> **Extracted entries**
= = =

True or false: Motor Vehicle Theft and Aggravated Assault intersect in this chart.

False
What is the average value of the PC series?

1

= = =

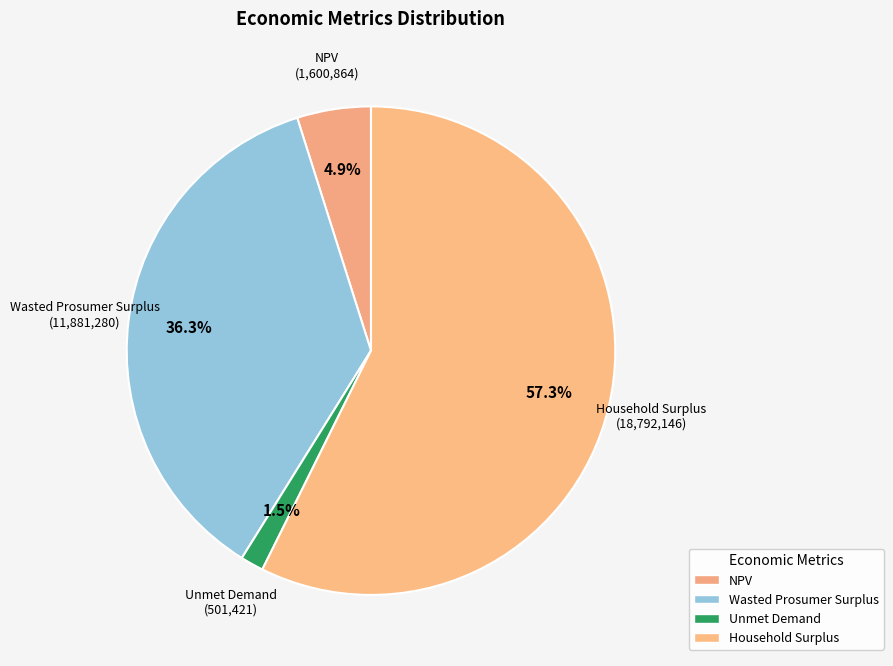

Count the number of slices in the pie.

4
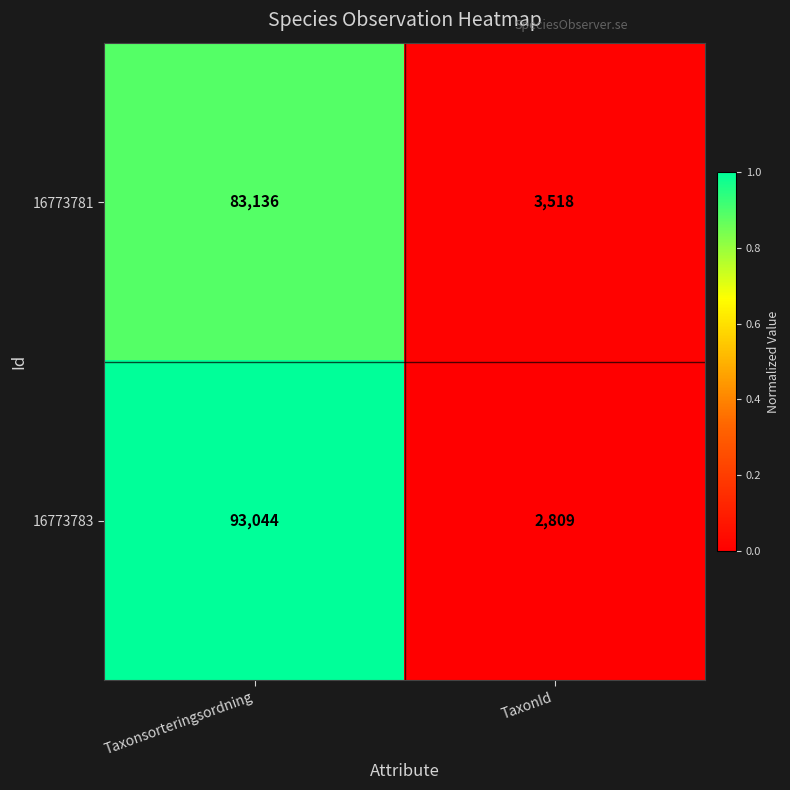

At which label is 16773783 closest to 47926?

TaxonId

= = =

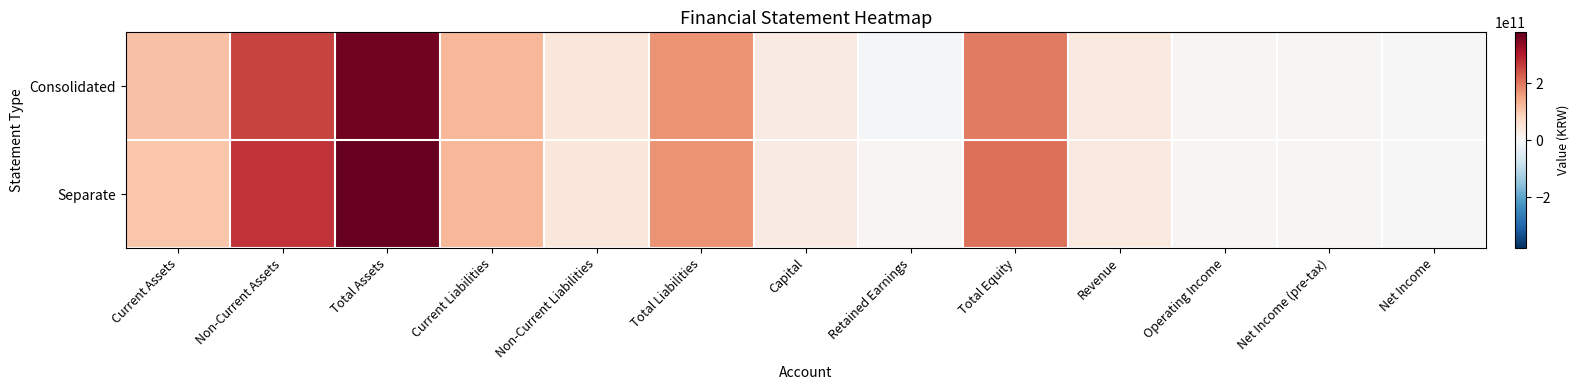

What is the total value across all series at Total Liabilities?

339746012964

= = =

> **Exercise requirements**
Return the rows from the line with "True or false: Motor" to the line with "What is the average value of the PC series?", both included, reproducing them verbatim.

> **Solution to the problem**
True or false: Motor Vehicle Theft and Aggravated Assault intersect in this chart.

False
What is the average value of the PC series?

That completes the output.